Inheritance of mitochondria decides the stem cell metabolic fate

Tissue stem cells renew tissues by producing daughter cells that either remain as stem cells or differentiate into specialized cells, such as intestinal or skin cells. Certain stem cells seal the fate of their daughter cells already at the time of division. Researchers have discovered how stem cells control the function of their daughter cells in cell division.

When a stem cell transfers its more active old mitochondria into one daughter cell, that cell loses its capacity to self-renew and is differentiated into a cell that maintains tissue function. The other daughter cell, receiving younger mitochondria, continues its life as a stem cell and remains capable of repairing tissue over and over again. The researchers found that the older mitochondria inherited by the differentiated daughter cell are better at maintaining metabolism based on cellular respiration.

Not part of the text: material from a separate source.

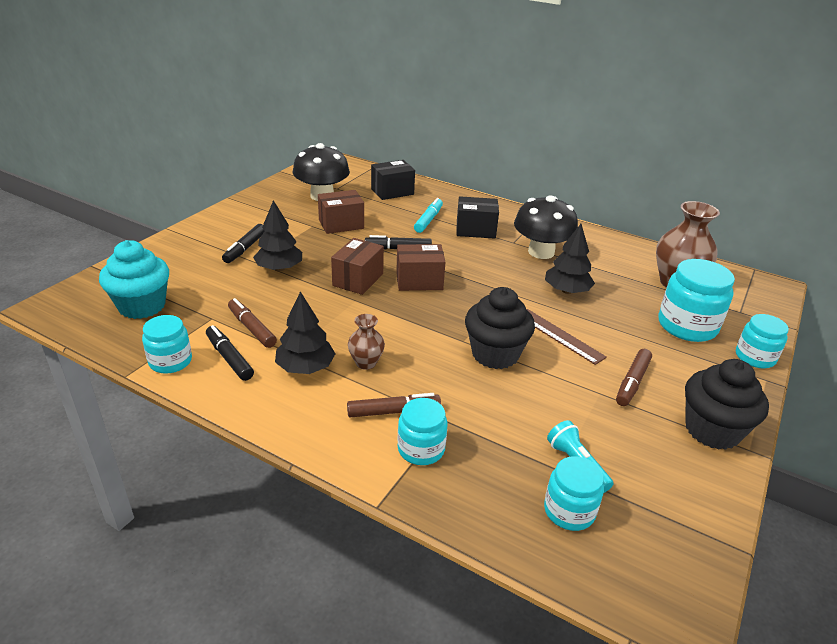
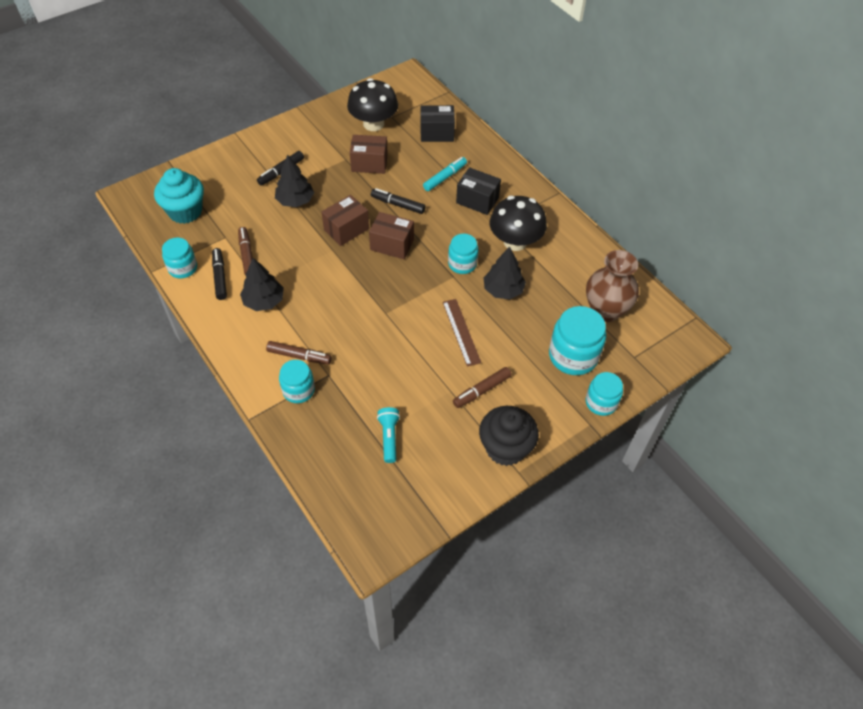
camera: 25 degrees right, 20 degrees up
(366, 363) = (305, 310): brown vase -> none
(495, 354) = (400, 332): black cupcake -> none
(569, 511) = (359, 466): turquoise jar -> turquoise jar (462, 264)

“Switching on genes central to cellular functions ultimately determines the identity of cells, but metabolism appears to be the very first determinant of their fate,” says the senior author.

“When we restricted cellular respiration by reducing the quantity of a single protein enriched in the old mitochondria, the daughter cells actually remained self-renewing stem cells,” says the lead author.

This demonstrates that small differences in mitochondrial quality can affect whole cell metabolism and, ultimately, the cell’s fate in tissues.

“The self-renewal of stem cells can be influenced through surprisingly small and correctly timed metabolic changes,” says another author. This finding is part of basic research that lays the groundwork for developing novel ways to promote tissue regeneration in, for example, degenerative diseases or accelerate recovery from tissue damage.